Merčep later became an officer in the Croatian Ministry of Internal Affairs and he participated in the other fronts of the war, being in command of thousands of paramilitaries which were responsible for killing and expelling thousands of ethnic Serbs from areas in and around Gospić, among other places (notably the Murder of the Zec family in Zagreb). The "Merčepovci" unit also detained, tortured and killed several dozen Serb civilians at the Zagreb Trade Fair, Kutina in central Croatia and Pakračka Poljana in western Slavonia in late 1991. A total of 46 civilians were killed by the Merčepovci, three went missing and have not been found, and six were tortured but survived. A decade later, five members of his unit, Munib Suljić, Igor Mikola, Siniša Rimac, Miro Bajramović and Branko Šarić, were indicted on several criminal charges related to the Pakračka Poljana case, involving the killing of prisoners, mostly ethnic Serbs, in a field near Pakrac, and later convicted. Tomislav Merčep himself was not indicted in these proceedings.

==Political career==
Merčep became a HDZ member of the Chamber of Counties of Croatian Parliament in 1993.

In 1995, he became the leader of the "Association of Croatian Volunteer Veterans of the Patriotic War" (Udruga hrvatskih dragovoljaca Domovinskog rata, UHDDR). As of March 2016 he remained at the head of that association.

In 1997, he quit the HDZ and instead founded his own party, the Croatian Popular Party (Hrvatska pučka stranka, HPS). In 2000 he ran as a HPS candidate in 2000 presidential elections, where he received 0.85% of the vote and was eliminated in the first round.

==War crimes prosecution==
In 2003, the Croatian weekly Nacional reported that the ICTY was "completing an indictment against Tomislav Merčep", after interviewing Franjo Gregurić, Mladen Markač, Hrvoje Šarinić and others. There were media reports in 2006 that an indictment against Merčep himself, based on ICTY investigations, was forthcoming in the Croatian legal system.

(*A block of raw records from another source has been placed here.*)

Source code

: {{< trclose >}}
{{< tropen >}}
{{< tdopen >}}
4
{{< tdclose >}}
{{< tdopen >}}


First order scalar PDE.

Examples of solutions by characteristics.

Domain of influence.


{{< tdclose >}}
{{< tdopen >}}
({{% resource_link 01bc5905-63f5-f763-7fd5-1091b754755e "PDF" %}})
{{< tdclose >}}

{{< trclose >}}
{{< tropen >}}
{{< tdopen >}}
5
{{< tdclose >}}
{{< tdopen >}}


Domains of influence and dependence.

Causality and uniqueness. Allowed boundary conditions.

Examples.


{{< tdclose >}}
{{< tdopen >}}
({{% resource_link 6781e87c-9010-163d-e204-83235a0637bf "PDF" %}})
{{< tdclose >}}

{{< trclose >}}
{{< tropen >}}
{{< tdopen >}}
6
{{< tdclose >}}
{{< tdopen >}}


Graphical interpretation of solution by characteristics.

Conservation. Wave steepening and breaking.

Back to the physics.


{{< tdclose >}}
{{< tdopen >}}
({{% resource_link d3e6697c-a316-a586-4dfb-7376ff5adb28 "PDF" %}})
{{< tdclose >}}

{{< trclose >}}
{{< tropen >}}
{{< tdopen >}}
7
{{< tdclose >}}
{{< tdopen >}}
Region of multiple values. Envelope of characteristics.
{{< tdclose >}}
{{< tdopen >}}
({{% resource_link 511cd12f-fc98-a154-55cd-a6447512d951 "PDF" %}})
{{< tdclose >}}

In December 2010, Amnesty International recommended that Merčep should be prosecuted based on a series of public testimonies about crimes committed by his subordinates. The same week, the County Prosecutor in Zagreb brought up charges against Merčep and he was arrested.

In May 2016, Merčep was sentenced to five-and-a-half years' imprisonment for failing to prevent the murder of 43 Serb civilians in Pakračka Poljana and other locations, committed by members of the unit under his command. In February 2017, upon appeal by the State Attorney's Office, the Supreme Court of Croatia increased his prison term to 7 years.

==Death==
Merčep was conditionally released from prison in March 2020 due to a serious illness, and died on 16 November 2020.